### Document source
==================================================
1)   Le tribunal a-t-il erré en concluant que la SAI n’avait pas compétence pour entendre l’appel du demandeur?

2)   Le tribunal a-t-il erré en refusant de se prononcer sur la question des droits du demandeur en vertu de l’article 7 de la Charte, en l’absence d’un avis de question constitutionnelle?

 

NORME DE CONTRÔLE

[8]               Il est de jurisprudence constante que la norme applicable au contrôle judiciaire d’une décision de la Commission varie selon la nature de la décision. Pour une question de droit, la norme est celle de la décision correcte; pour une question de fait, celle de la décision manifestement déraisonnable; et pour une question mixte de fait et de droit, celle de la décision raisonnable. Cette approche a été confirmée par la Cour suprême du Canada dans la décision Mugesera c. Canada (Ministre de la Citoyenneté et de l’Immigration), [2005] 2 R.C.S. 100.

 

[9]               Les questions soulevées par le demandeur dans cette demande de contrôle judiciaire étant toutes des questions de droit, la norme de la décision correcte sera appliquée.

 

ANALYSE

1) Le tribunal a-t-il erré en concluant que la SAI n’avait pas compétence pour entendre l’appel du demandeur?
==================================================
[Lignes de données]
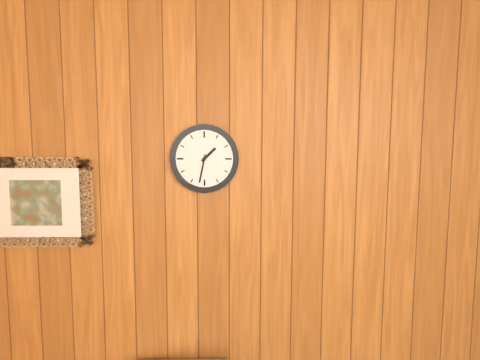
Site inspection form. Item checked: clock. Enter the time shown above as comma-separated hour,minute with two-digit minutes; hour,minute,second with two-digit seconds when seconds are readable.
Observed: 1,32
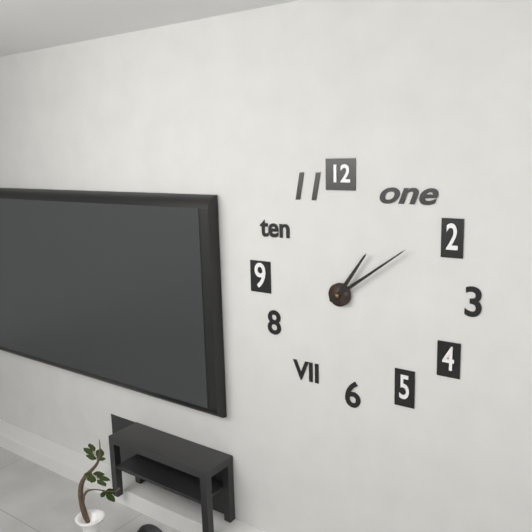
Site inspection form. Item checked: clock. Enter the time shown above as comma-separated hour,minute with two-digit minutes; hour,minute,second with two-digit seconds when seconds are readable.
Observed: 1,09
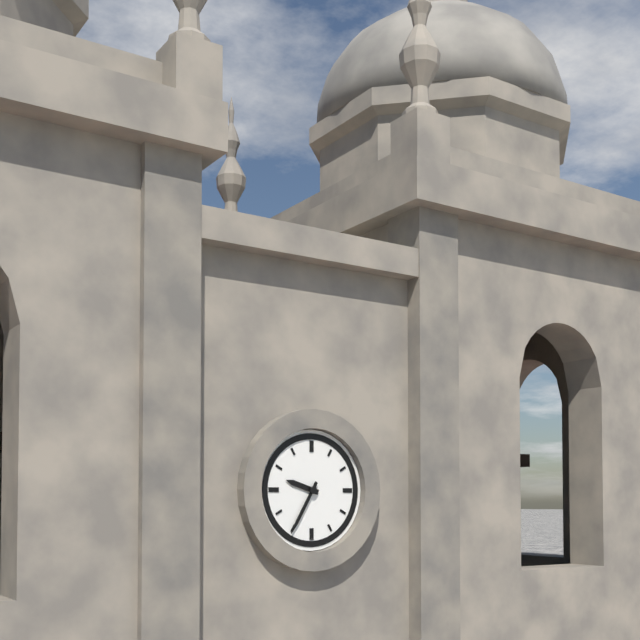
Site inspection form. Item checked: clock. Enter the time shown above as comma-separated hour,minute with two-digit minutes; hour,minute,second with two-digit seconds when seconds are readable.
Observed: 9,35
==================================================
### Série d'exercices
(a) Dans l'extrait sur le contrôle judiciaire, relevez chaque norme de contrôle mentionnée au paragraphe [8] et indiquez le type de question auquel elle s'applique.
(b) Recopiez mot pour mot, dans l'extrait sur le contrôle judiciaire, tout ce qui va de « NORME DE CONTRÔLE » jusqu'à « 2 R.C.S. 100. ».

### Réponses dans l'ordre
(a)
- La norme de la décision correcte s'applique à une question de droit.
- La norme de la décision manifestement déraisonnable s'applique à une question de fait.
- La norme de la décision raisonnable s'applique à une question mixte de fait et de droit.

(b)
NORME DE CONTRÔLE

[8]               Il est de jurisprudence constante que la norme applicable au contrôle judiciaire d’une décision de la Commission varie selon la nature de la décision. Pour une question de droit, la norme est celle de la décision correcte; pour une question de fait, celle de la décision manifestement déraisonnable; et pour une question mixte de fait et de droit, celle de la décision raisonnable. Cette approche a été confirmée par la Cour suprême du Canada dans la décision Mugesera c. Canada (Ministre de la Citoyenneté et de l’Immigration), [2005] 2 R.C.S. 100.